The report predicts increases in growth in the developing economies this year and next. They are expected to record GDP growth of 4.6 per cent this year and 4.8 per cent next, up from just 3.3 per cent in 1999. "Developing countries are finally starting to recover from the worst impact of the global crisis, but this recovery is uneven," said Mr Dadush.

The absence of any headway on poverty reduction in some countries was also a theme of a separate UN report yesterday. The Poverty Report 2000, published by the United Nations Development Programme, said the blame lay mainly with corrupt and unaccountable governments. Its hard-hitting call for better government in many developing countries marks a departure for the UN body, which has been more inclined in the past to blame globalisation and the financial markets.

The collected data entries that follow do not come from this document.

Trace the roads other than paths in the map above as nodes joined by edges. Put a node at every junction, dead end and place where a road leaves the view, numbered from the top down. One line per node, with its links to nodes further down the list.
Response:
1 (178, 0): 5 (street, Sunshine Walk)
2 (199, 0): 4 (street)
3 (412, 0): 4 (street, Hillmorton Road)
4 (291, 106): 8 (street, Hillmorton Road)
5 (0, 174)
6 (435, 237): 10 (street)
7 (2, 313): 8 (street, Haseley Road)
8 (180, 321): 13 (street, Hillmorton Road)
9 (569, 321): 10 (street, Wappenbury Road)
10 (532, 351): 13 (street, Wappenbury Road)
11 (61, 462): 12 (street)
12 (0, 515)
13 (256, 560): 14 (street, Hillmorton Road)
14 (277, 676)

The World Bank report predicts growth will be much faster in countries more open to trade and direct investment, including much of East Asia, Eastern Europe and Brazil and Mexico. It also forecasts rapid growth in China and India, jointly home to 55 per cent of the world's poor, thanks to their progress on economic reform.

Even so, it expects growth to remain subdued relative to the rates experienced before the global financial crisis of 1997-98. It will take time to overcome economic frailties such as weak banking systems exposed by those events. The World Bank predicts a steady recovery in capital flows to emerging economies, from $161bn last year to up to $230bn in 2001. This is below the peaks of the mid-1990s, but a greater proportion is expected to consist of long-term direct investment rather than the "hot money" bank loans and equity investment whose flight triggered the crisis.

The World Bank recommends safeguards against future crises, including the possible introduction of certain types of capital controls.